I have a compound index that looks like:
index [
[:attr1, Mongo::ASCENDING],
[:attr2, Mongo::ASCENDING],
[:attr3, Mongo::ASCENDING],
[:attr4, Mongo::ASCENDING]
]
And a query that looks like:
Model.where(:attr3.ne => true, :attr4.ne => true).
extras(:hint => { :attr1 => Mongo::ASCENDING,
:attr2 => Mongo::ASCENDING,
:attr3 => Mongo::ASCENDING,
:attr4 => Mongo::ASCENDING })
Then my code modifies the results and updates them. I have several processes running the above ruby application, all hitting the save mongodb server. I have a fairly large db (over 30mil records, 95gb in size) and is being constantly read/written to by my app.
I'm seeing a problem where sometimes the query will use the index and sometimes it won't (via db.currentOp() from mongo shell).
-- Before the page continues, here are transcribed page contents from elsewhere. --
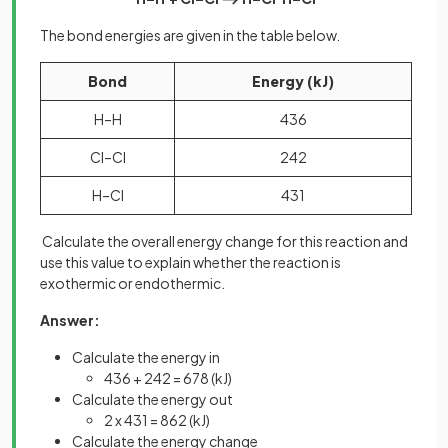
The bond energies are given in the table below.
Bond
Energy (kJ)
H–H
436
Cl–Cl
242
H–Cl
431
Calculate the overall energy change for this reaction and
use this value to explain whether the reaction is
exothermic or endothermic.
Answer:
Calculate the energy in
436 + 242 = 678 (kJ)
Calculate the energy out
2 x 431 = 862 (kJ)
Calculate the energy change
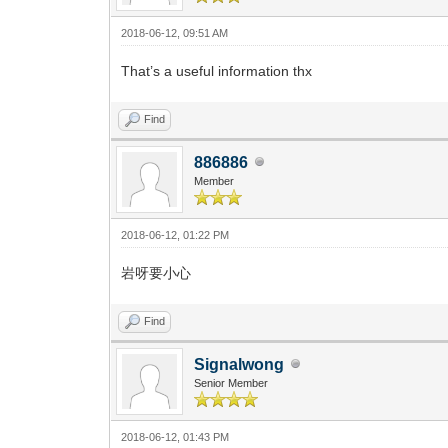
2018-06-12, 09:51 AM
That’s a useful information thx
Find
886886
Member
2018-06-12, 01:22 PM
岩呀要小心
Find
Signalwong
Senior Member
2018-06-12, 01:43 PM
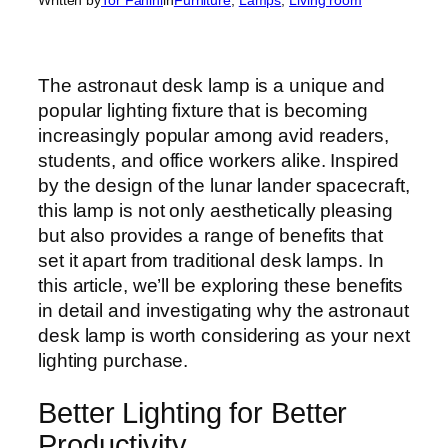
The astronaut desk lamp is a unique and
popular lighting fixture that is becoming
increasingly popular among avid readers,
students, and office workers alike. Inspired
by the design of the lunar lander spacecraft,
this lamp is not only aesthetically pleasing
but also provides a range of benefits that
set it apart from traditional desk lamps. In
this article, we’ll be exploring these benefits
in detail and investigating why the astronaut
desk lamp is worth considering as your next
lighting purchase.
Better Lighting for Better
Productivity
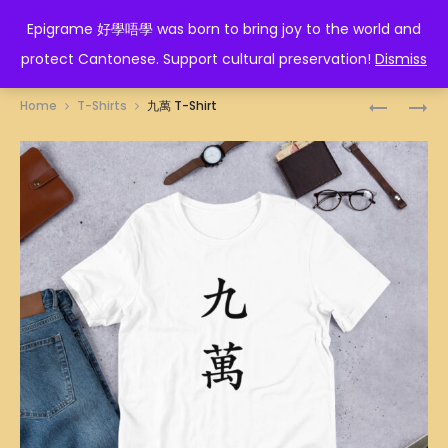
EPIGRAME 好學唔學
Epigrame 好學唔學 was born to bring joy to the world and
protect Cantonese. Support cultural preservation!
Dismiss
Prod
七
你
Home
T-Shirts
九萬 T-Shirt
萬
好
navig
T-
嘢
SHIRT
T-
SHIRT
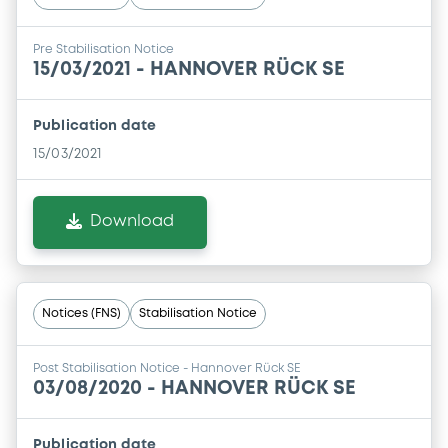
Pre Stabilisation Notice
15/03/2021 -
HANNOVER RÜCK SE
Publication date
15/03/2021
Download
Notices (FNS)
Stabilisation Notice
Post Stabilisation Notice - Hannover Rück SE
03/08/2020 -
HANNOVER RÜCK SE
Publication date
Why is that happening and how can I fix it?
Upvotes: 1
Views: 281
Reputation: 24017
Order matters when you create a multikey index -- if you don't include the index's first keys (attr1 and attr2) in your query, then MongoDB can't use the index. Imagine if you had a physical dictionary and you wanted to look up words whose third letter was 'a' and whose fourth letter was 'b' -- the dictionary's alphabetization wouldn't help much.
To look up documents based on attr3 and attr4, you'll need a multikey index in which attr3 and attr4 are the first keys in the index.